Walking through the vineyard, we sometimes notice rose bushes in front of the rows of vines. It is often very pleasing to the eye, but has a precise function: to warn the winemaker of the appearance of powdery mildew , a disease caused by a fungus as destructive as downy mildew . The rose garden being more sensitive than the vine to powdery mildew, will be its first victim, thus warning the vine grower of an imminent attack on his vines.
In the past, another, more folkloric explanation was given: the rose bush planted at the end of the row served as a signal to the horse which, seeing it and by reflection, turned around to enter the next row.

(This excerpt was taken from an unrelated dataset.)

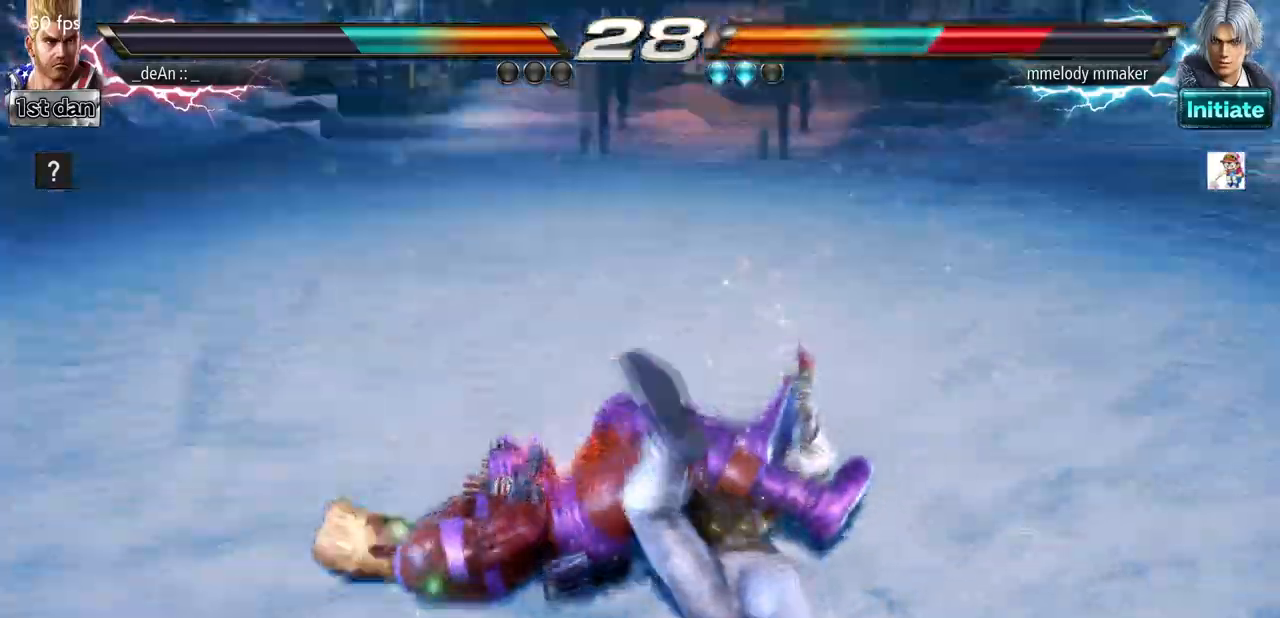
Gameplay with a controller (arcade stick); each line is a JSON object with the inputs held at the frame after it. "events" lists button and stick changes between this image and that frame as [ms after this image, input, new state], when the widget could be followed in between. Not read: L3 R3.
{"buttons": [], "left_stick": "left", "events": [[167, "left_stick", "left"], [233, "SQUARE", "up"], [233, "TRIANGLE", "up"]]}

Why can late blight be fatal to the crop?
Less "famous" than phylloxera, downy mildew is nevertheless the winemaker's worst enemy. It is a fungus, Plasmopara viticola, native to the eastern United States, introduced to Europe in the 1870s, probably via phylloxera-resistant rootstocks that have been found imported from the United States.
This little mushroom, which has conquered the whole world, particularly loves warm and humid climates: its spores germinate in spring and then thrive according to the rhythm of the showers and the ambient humidity. It first attacks the leaves, which become covered with small round spots, then the twigs, which twist, and the berries turn brown.
Generally, mold causes an imbalance in the plant and makes photosynthesis difficult. Severe bouts of blight can lead to severe crop losses or an unhealthy harvest. Like phylloxera, downy mildew is an endemic disease, meaning the fungus overwinters in fallen leaves, infecting soils and waiting for the right time to grow again.